> **STATED EXERCISE A**
Extract each line of the records that contains the string "instrumentName" and treat uppercase and lowercase letters as different.

> **EXCERPTED TEXT**
|---|

6 Things to Know About Microsoft StreamInsight

Microsoft StreamInsight is a new product included with SQL Server 2008 R2.  It is Microsoft’s first foray into the event stream processing and complex event processing market that already has its share of mature products and thought leaders.  I’ve spent a reasonable amount of time with the product over the past 8 months and thought I’d try and give you a quick look at the things you should know about it.

  1. Event processing is about continuous intelligence.  An event can be all sorts of things ranging from a customer’s change of address to a meter read on an electrical meter.  When you have an event driven architecture, you’re dealing with asynchronous communication of data as it happens to consumers who can choose how to act upon it.  The term “complex event processing” refers to gathering knowledge from multiple (simple) business events into smaller sets of summary events.  I can join data from multiple streams and detect event patterns that may have not been visible without the collective intelligence. Unlike traditional database driven applications where you constantly submit queries against a standing set of data, an event processing solution deploys a set of compiled queries that the event data passes through.  This is a paradigm shift for many, and can be tricky to get your head around, but it’s a compelling way to compliment an enterprise business intelligence strategy and improve the availability of information to those who need it.
  2. Queries are written using LINQ.  The StreamInsight team chose LINQ as their mechanism for authoring declarative queries.  As you would hope, you can write a fairly wide set of queries that filter content, join distinct streams, perform calculations and much more.  What if I wanted to have my customer call center send out a quick event whenever a particular product was named in a customer complaint?  My query can filter out all the other products that get mentioned and amplify events about the target product:
    var filterQuery =
          from e in callCenterInputStream
          where e.Product == "Seroterum" select e;

    One huge aspect of StreamInsight queries relates to aggregation.  Individual event calculation and filtering is cool, but what if we want to know what is happening over a period of time?  This is where windows come into play.  If I want to perform a count, average, or summation of events, I need to specify a particular time window that I’m interested in.  For instance, let’s say that I wanted to know the most popular pages on a website over the past fifteen minutes, and wanted to recalculate that total every minute.  So every minute, calculate the count of hits per page over the past fifteen minutes.  This is called a Hopping Window. 

    var activeSessions = from w in websiteInputStream
                                group w by w.PageName into pageGroup
                                from x in pageGroup.HoppingWindow(
                                select new PageSummarySummary
                                    PageName = pageGroup.Key,
                                   TotalRequests = x.Count()

|---|

> **STATED EXERCISE B**
Output the part of the StreamInsight text from "var activeSessions = from" to "TotalRequests = x.Count()" word for word.

> **ENTRIES PROVIDED**
|---|

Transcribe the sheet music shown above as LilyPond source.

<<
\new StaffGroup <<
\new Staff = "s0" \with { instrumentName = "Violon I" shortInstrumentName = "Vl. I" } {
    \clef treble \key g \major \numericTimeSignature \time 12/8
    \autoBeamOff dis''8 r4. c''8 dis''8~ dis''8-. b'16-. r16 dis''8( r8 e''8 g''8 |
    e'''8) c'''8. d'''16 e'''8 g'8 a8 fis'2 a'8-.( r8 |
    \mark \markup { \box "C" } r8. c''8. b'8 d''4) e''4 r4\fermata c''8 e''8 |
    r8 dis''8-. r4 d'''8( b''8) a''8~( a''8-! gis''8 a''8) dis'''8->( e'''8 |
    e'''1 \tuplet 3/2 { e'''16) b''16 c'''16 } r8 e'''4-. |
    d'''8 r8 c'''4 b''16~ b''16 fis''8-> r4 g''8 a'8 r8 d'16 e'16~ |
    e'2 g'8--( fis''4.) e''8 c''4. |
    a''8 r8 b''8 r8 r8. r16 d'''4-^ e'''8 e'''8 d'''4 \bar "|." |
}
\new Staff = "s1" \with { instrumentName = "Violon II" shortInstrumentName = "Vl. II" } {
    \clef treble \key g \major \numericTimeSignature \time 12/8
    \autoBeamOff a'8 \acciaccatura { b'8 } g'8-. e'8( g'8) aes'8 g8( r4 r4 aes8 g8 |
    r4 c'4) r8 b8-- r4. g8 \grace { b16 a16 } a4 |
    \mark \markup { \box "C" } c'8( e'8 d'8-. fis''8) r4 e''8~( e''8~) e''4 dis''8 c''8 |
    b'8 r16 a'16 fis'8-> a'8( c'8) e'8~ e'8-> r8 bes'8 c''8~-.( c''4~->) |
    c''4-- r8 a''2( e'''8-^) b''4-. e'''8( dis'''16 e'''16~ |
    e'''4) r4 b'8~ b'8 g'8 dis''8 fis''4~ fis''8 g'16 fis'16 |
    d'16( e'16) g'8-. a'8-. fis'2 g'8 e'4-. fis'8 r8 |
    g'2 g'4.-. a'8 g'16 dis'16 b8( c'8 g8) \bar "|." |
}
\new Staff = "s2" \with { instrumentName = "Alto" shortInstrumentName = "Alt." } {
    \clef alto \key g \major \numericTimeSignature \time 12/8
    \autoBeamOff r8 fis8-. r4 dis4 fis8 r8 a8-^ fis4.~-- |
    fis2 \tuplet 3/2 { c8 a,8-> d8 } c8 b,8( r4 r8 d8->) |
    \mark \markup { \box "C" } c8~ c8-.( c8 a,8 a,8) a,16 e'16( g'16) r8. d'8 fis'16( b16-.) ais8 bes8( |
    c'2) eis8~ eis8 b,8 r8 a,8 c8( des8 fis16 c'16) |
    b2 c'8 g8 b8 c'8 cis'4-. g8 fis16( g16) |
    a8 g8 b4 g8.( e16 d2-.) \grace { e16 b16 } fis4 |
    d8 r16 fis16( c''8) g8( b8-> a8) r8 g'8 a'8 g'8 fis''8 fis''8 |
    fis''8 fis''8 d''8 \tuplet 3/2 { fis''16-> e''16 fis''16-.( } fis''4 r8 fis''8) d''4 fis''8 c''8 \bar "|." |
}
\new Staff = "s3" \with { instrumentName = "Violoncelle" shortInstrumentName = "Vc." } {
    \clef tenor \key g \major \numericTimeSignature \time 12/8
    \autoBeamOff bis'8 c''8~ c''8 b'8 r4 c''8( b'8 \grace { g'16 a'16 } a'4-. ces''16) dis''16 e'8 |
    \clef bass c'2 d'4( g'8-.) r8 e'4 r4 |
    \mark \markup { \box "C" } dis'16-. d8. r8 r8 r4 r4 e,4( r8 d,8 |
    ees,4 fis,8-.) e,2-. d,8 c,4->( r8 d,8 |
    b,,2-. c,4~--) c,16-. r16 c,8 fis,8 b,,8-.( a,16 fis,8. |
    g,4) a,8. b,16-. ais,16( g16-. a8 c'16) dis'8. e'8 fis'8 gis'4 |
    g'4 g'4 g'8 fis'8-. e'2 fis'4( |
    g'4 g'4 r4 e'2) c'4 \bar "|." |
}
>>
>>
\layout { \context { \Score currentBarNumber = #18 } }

|---|

> **EXERCISE RESPONSE A**
\new Staff = "s0" \with { instrumentName = "Violon I" shortInstrumentName = "Vl. I" } {
\new Staff = "s1" \with { instrumentName = "Violon II" shortInstrumentName = "Vl. II" } {
\new Staff = "s2" \with { instrumentName = "Alto" shortInstrumentName = "Alt." } {
\new Staff = "s3" \with { instrumentName = "Violoncelle" shortInstrumentName = "Vc." } {

> **EXERCISE RESPONSE B**
var activeSessions = from w in websiteInputStream
                                group w by w.PageName into pageGroup
                                from x in pageGroup.HoppingWindow(
                                select new PageSummarySummary
                                    PageName = pageGroup.Key,
                                   TotalRequests = x.Count()